**DEINE AUFGABE:**
Schreib aus dem Forenauszug über das Einlesen einer Textdatei in Java den Teil zwischen „Keine Ahnung was“ und „Gossi (18. Jan 2012)“ wörtlich ab, beide Stellen eingeschlossen.

Keine Ahnung was du mir damit sagen willst, oder du versteht einfach noch immer nicht was ich sagen wollte....nimm mal ne IDE zur Hand und tippe meinen Code ein und kommentiere die eine Zeile aus...???:L:bahnhof:


----------



## Gossi (18. Jan 2012)

```
try {
     String PathUsers = "F:\\twitter\\user.txt";
     File lg = new File ( PathUsers );
     BufferedReader abc = new BufferedReader(new FileReader(lg));
     List<String> benutzer = new ArrayList<String>();
     String newLine = abc.readLine();
     while (newLine != null) {
          benutzer.add(newLine);
          newLine = abc.readLine();
     }
     String[] benutzerArr = benutzer.toArray(new String[0]);
} catch (IOException ex) {
     ex.printStackTrace();
}
```

Getestet und das Funktioniert.


----------



## eRaaaa (18. Jan 2012)

**ÜBUNGSDATEN:**
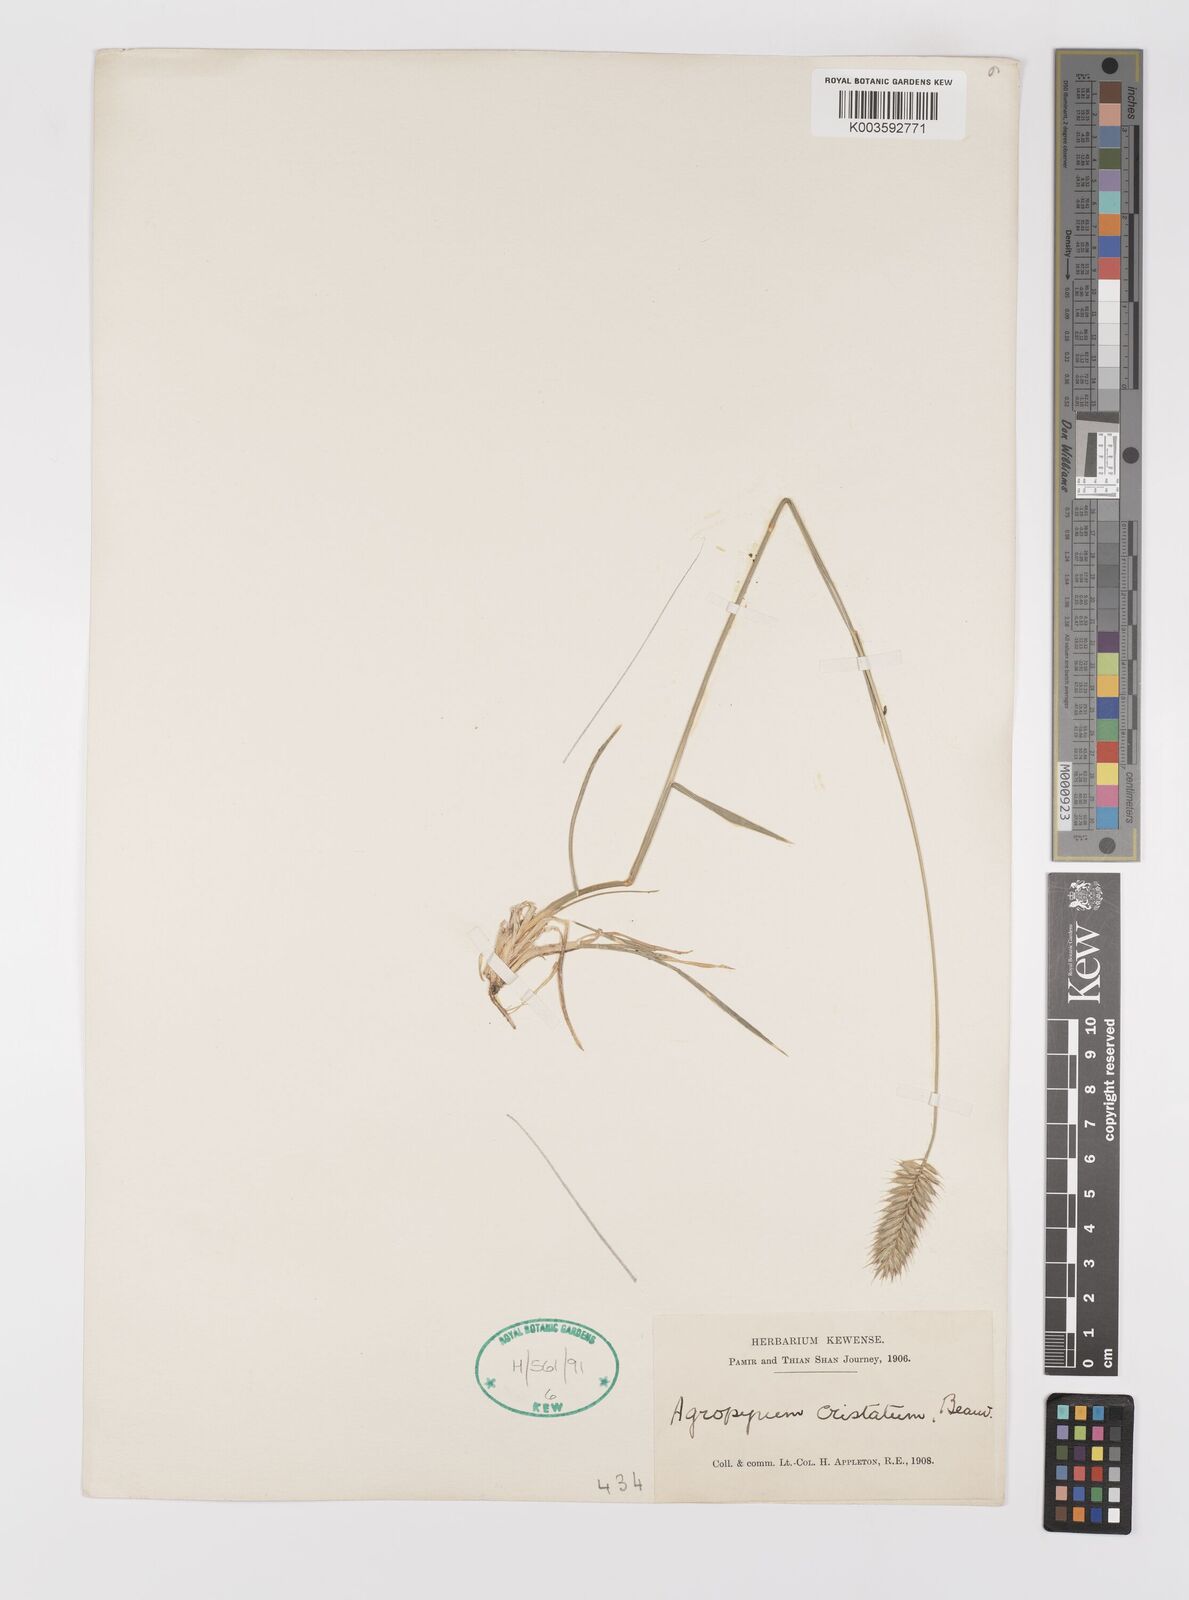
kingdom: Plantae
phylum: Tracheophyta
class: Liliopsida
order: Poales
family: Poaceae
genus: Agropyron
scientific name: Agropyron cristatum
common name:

---

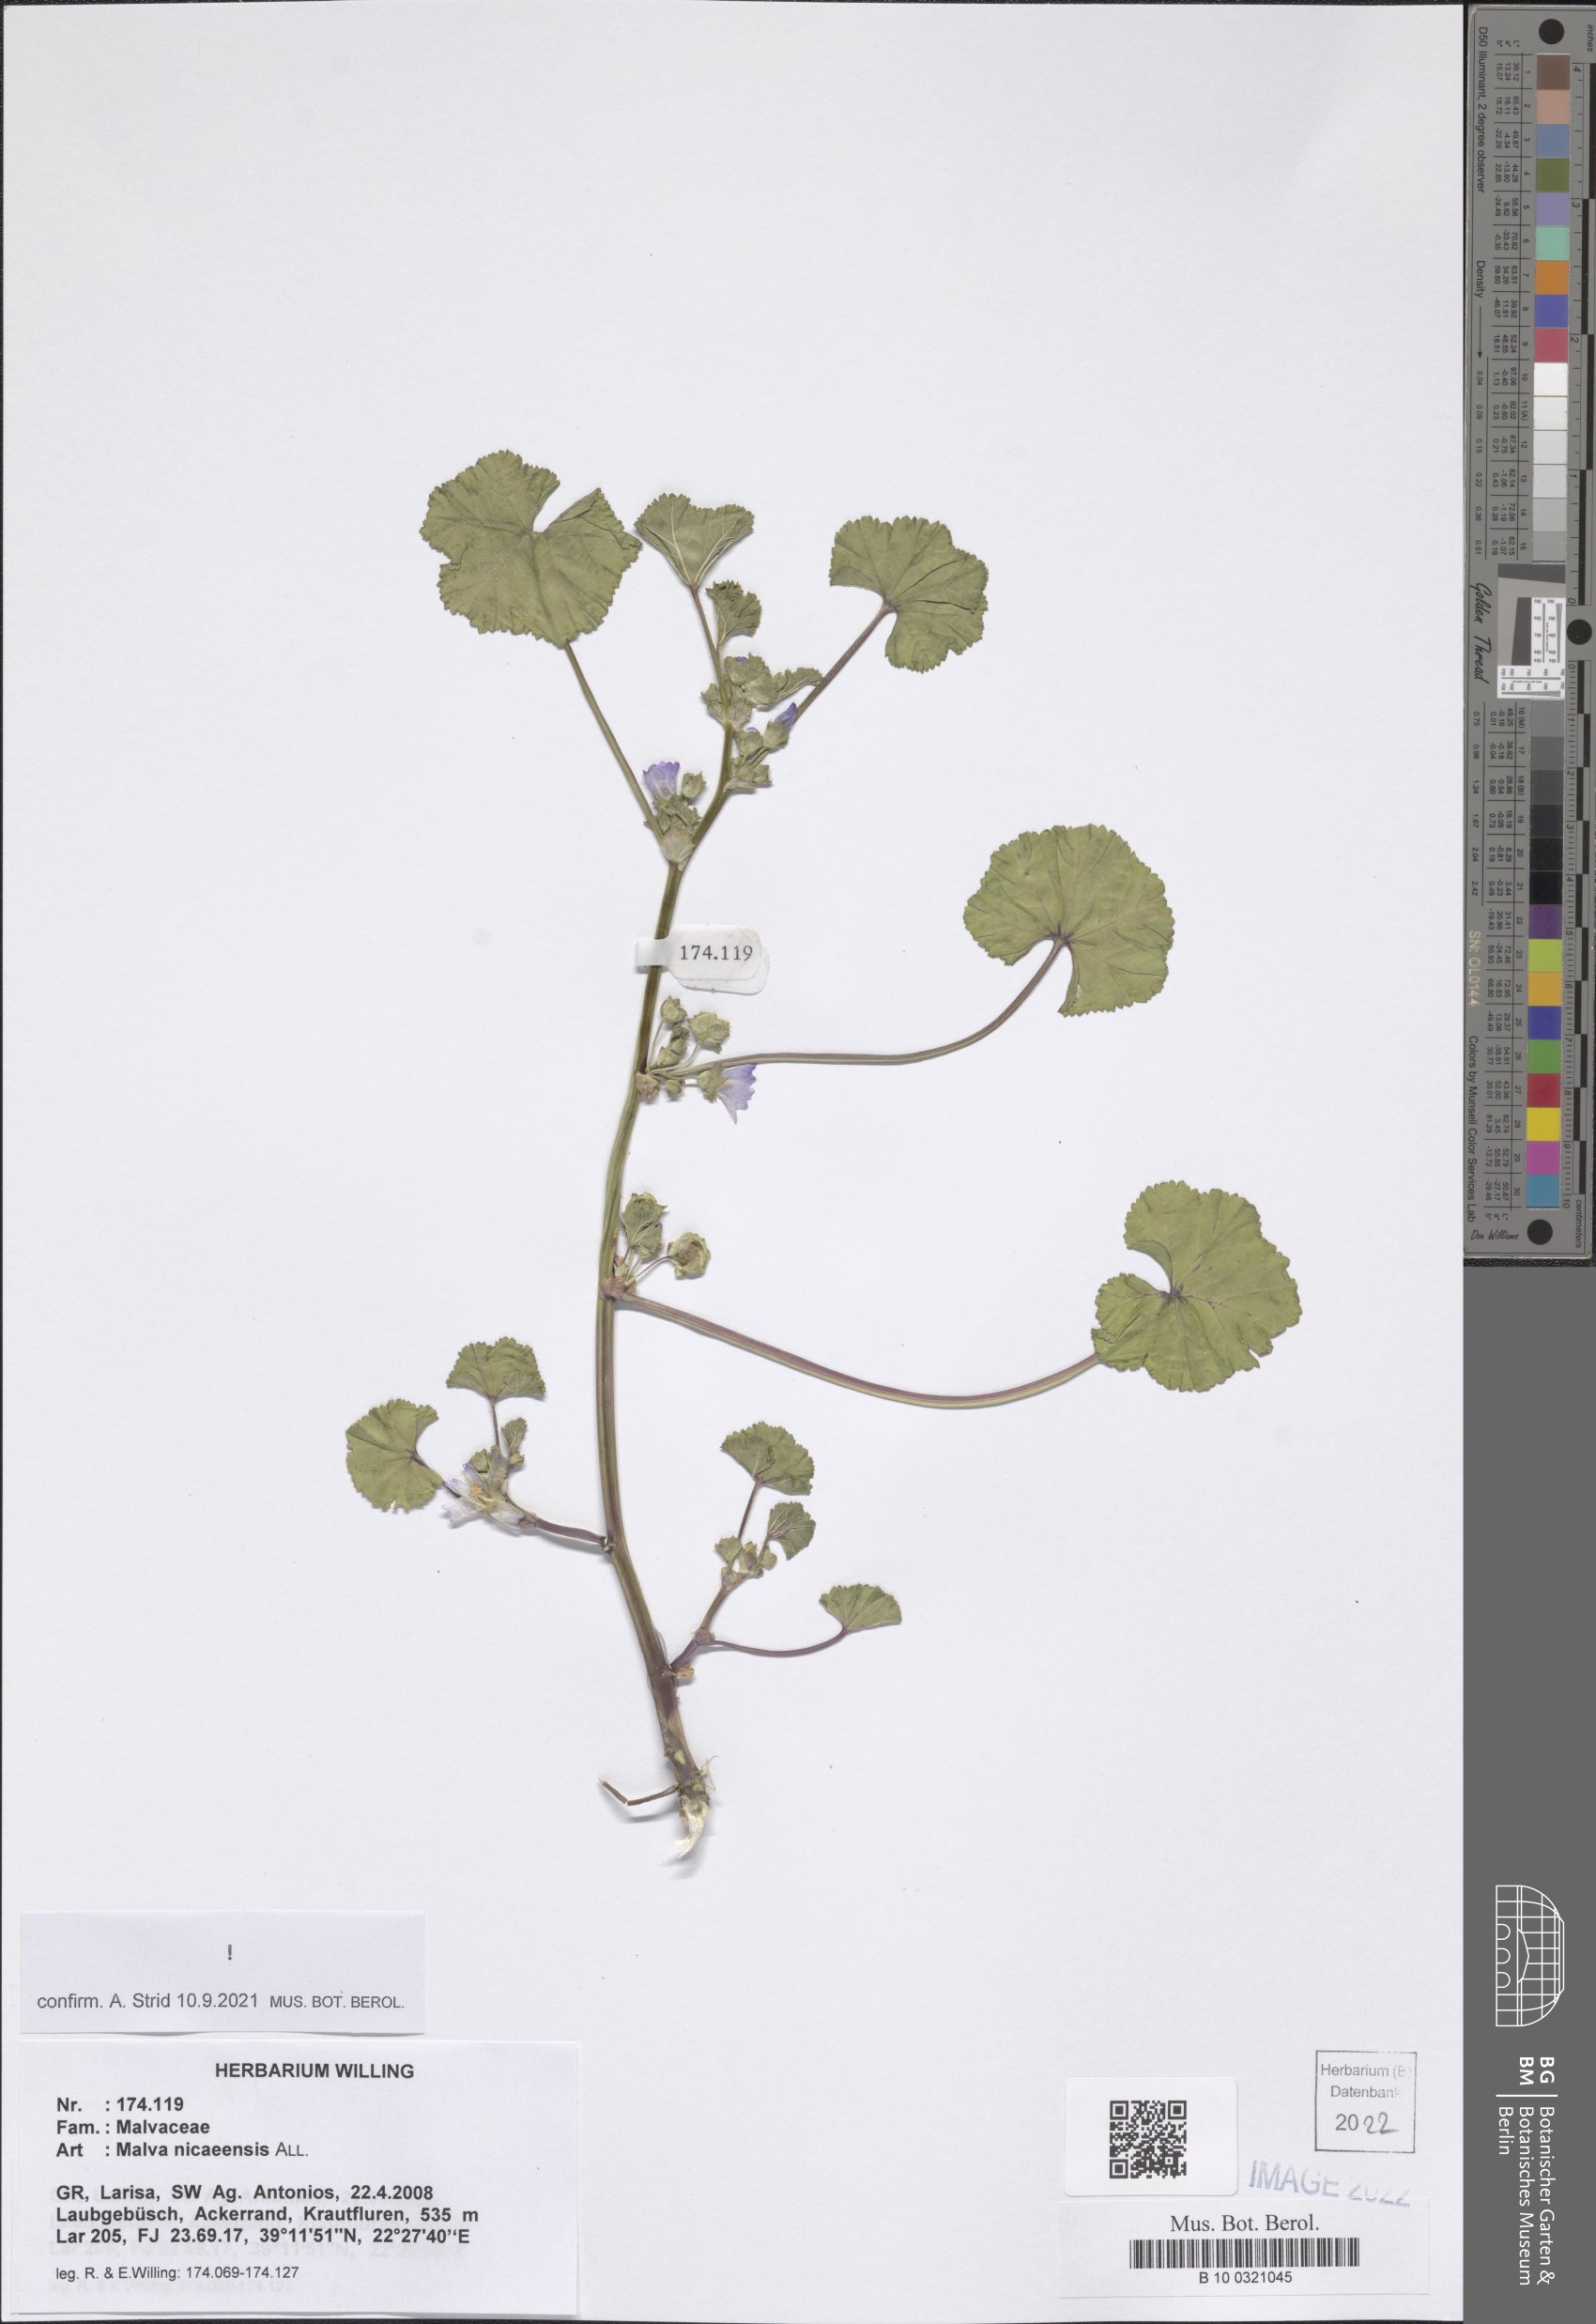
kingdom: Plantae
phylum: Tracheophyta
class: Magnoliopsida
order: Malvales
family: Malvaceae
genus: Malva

**AUSGABE:**
Keine Ahnung was du mir damit sagen willst, oder du versteht einfach noch immer nicht was ich sagen wollte....nimm mal ne IDE zur Hand und tippe meinen Code ein und kommentiere die eine Zeile aus...???:L:bahnhof:


----------



## Gossi (18. Jan 2012)